Indian students, the second largest cohort of international students, such as those in Australia, find themselves in precarious positions with limited means left to support themselves. Many of these students often work in the retail and tourism sectors but now find themselves with either no jobs and income, or in the precarious position of having to work outside of the home. As university accommodation was shutting down everywhere some also lost access to housing.
All these problems haunt their lives as students. Government regulations around minimum face to face attendance can no longer be met as teaching moves online. Study break rules for international students have to be relaxed if they are to accommodate interrupted mobility. Limitations to fieldwork and closure of access to labs will also lengthen the period of study, making study more expensive. In the US, students are no longer able to access the Option Practical Training year – 12 months when they can stay behind and work after a period of full-time study – if they were stuck at home.
When minorities such as Africans in China were found to have been a hub of COVID-19, it led to a resurgence of racism and the hounding of students. The sight of international students queuing in food lines or sleeping rough because they were thrown out of all accommodation must surely forever dispel the notion that international study is all about the privileged.
So how do governments handle those who are already students and stuck? Casting them out and telling them to go home, as the Australian prime minister did, denies the constitutive nature of study to Australian public life. It marks students as neither migrants nor Australian, and therefore removes access to the benefits being offered to those who are deemed to ‘belong’.
But any crisis is also a time of solidarity. A few days after the Australian prime minister’s speech, Melbourne city council announced that they were setting up a hardship fund for international students, a gesture that is being repeated slowly across other countries too. Some countries like Canada and New Zealand have treated all students alike while others like the US and the UK are dependent on university gestures and their separate policies.

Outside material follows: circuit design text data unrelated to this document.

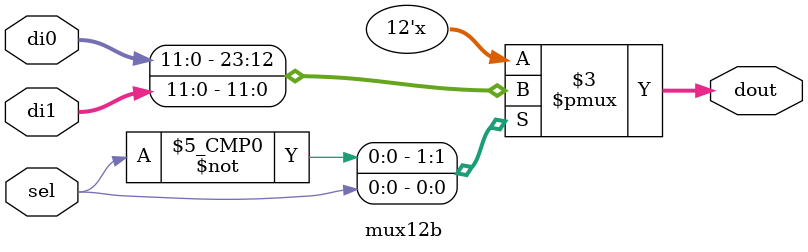
<source format=v>
`timescale 1ns / 1ps

module mux12b(
    input [11:0]di0,
    input [11:0]di1,
    input sel,
    output reg [11:0]dout=0
    );
    
    always@*
    begin
    case(sel)
    0:dout=di0;
    1:dout=di1;
    default:dout=12'bx;
    endcase
    end
    
    
endmodule

</source>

They have failed to provide a single and striking show of solidarity so necessary in such times.
Facing up to the prospect of not having as many students in the future, worrying about job losses in the sector, recognizing that slashed research funding might be one of the inevitable outcomes of this pandemic is part of the picture of international study in a post-COVID-19 world.
The middle classes who have long borne the brunt of the cost of international study may well be diminished; moreover, where and when each country emerges from this pandemic is also unclear. We will be left with very uneven geographies of international student flows. The imaginations of post-COVID-19 futures must not only hold open the doors for students, but should also shine the torch on the internationalism on which higher education has always depended.